Hello!
I am pleased to announce a new version of my Understanding JavaScript RegExp ebook. This book will help you learn JavaScript Regular Expressions step-by-step from beginner to advanced levels with hundreds of examples and exercises.
Links:
- PDF/EPUB versions: https://learnbyexample.gumroad.com/l/js_regexp (free till 05-Nov-2023)

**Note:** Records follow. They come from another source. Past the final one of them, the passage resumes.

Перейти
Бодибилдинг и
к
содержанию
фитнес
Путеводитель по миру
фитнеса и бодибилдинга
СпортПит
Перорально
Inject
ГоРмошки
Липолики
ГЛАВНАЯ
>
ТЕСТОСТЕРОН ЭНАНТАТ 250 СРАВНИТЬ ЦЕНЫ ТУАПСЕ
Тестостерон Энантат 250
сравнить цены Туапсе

- Web version: https://learnbyexample.github.io/learn_js_regexp/
- Markdown source, exercise solutions, etc: https://github.com/learnbyexample/learn_js_regexp
- Short video about the book: https://youtu.be/8X-hUel3GxM
I would highly appreciate it if you’d let me know how you felt about this book. It could be anything from a simple thank you, pointing out a typo, mistakes in code snippets, which aspects of the book worked for you (or didn’t!) and so on. Reader feedback is essential and especially so for self-published authors.
Happy learning :)
They’re both alternate spellings of the same thing. Yes JS/ES/Ruby and a few other languages use “RegExp” in their standard libraries. Henry Spencer referred to one of his regex libraries as “regexp” as far back as 1986. I prefer regex because that’s what I learned first, and it’s easier to say “regexes” when you want to pluralize it, but I’ve seen both forms pop up over the years.